In brief, the grounds at Stourhead should not be missed by anyone with even the very slightest interest in gardens. In the words of the Dutchman Baron Van Spaen van Biljoen (1746-1827), who visited the garden in the late 18th century:

“Nothing in England could compare with Stourhead … we were in such ecstasy we had the utmost difficulty in tearing ourselves away from this charming spot…”

This noble Dutchman visited many gardens in England with his stepfather-in-law, Baron W. C. H. van Lynden van Blitterswijk (1736–1816) during the summer of 1791. His opinion is still valid today. The Dutch visitors would have seen Stourhead when the oldest part of the garden would have been only fifty years old. The plants would have been far less developed than they are today. As my wife said wisely, Hoare and his family were not only creating the garden for themselves but for the many generations that would surely follow in their footsteps.

On the day we visited Stourhead, we visited another garden not far away, near the charming town of Bruton in Somerset. Like Stourhead, created in the 18th century to depict nature naturally but under the guiding hand of man, the Piet Oudolf Field next to the Somerset branch of the Hauser & Wirth art gallery is a carefully curated ‘wilderness’, an attractive sea of wild flowers and shrubs. Piet Oudolf (born 1944), a Dutch garden designer, began creating the one-and-a-half-acre garden next to the gallery less than ten years ago.

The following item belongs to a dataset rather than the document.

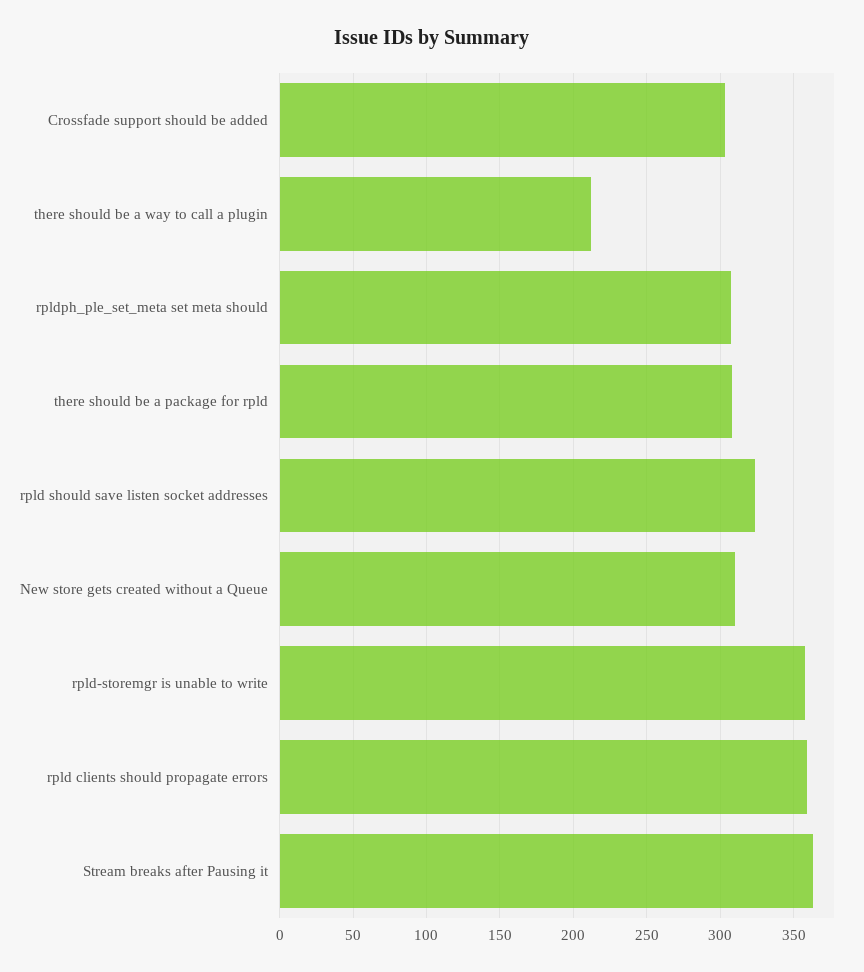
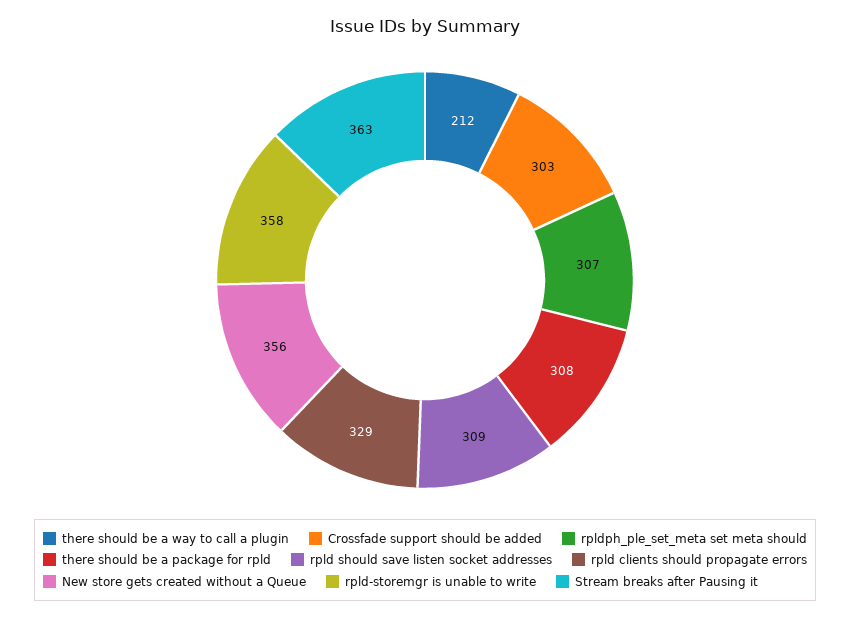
rpld should save listen socket addresses: 325 -> 309
New store gets created without a Queue: 310 -> 356
rpld clients should propagate errors: 360 -> 329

The garden grows on a plot that slopes gently down to the buildings housing the gallery. At the highest point in the garden, there is what looks like an oversized donut or, perhaps, a huge whiteish mushroom (when viewed from outside it). It is in fact a structure that was the temporary summer pavilion at London’s Serpentine Gallery in 2014.   It rests on giant rocks and was designed by Smiljan Radic, a Chilean architect born in 1965. Made of a semi-transparent fibre-reinforced plastic shell, it is hollow and allows the visitor to walk around in what looks like part of a large snail shell. Although it looks quite different from the plants growing around it, its fungal resemblance makes it blend with them in a remarkably pleasing way.

Incidentally, the Oudolf Field is worth visiting in combination with the spacious art gallery and its associated restaurant that provides exceptionally good food. I recommend their Sunday roasts!

Both Stourhead and the nearby but much younger Oudolf Field, are fine and beautiful examples of man’s interaction with nature. Visiting these gardens lifted our spirits despite the rain that fell almost incessantly.  I had to wait for over thirty years before my wish to visit Stourhead was fulfilled, but it was well worth waiting for.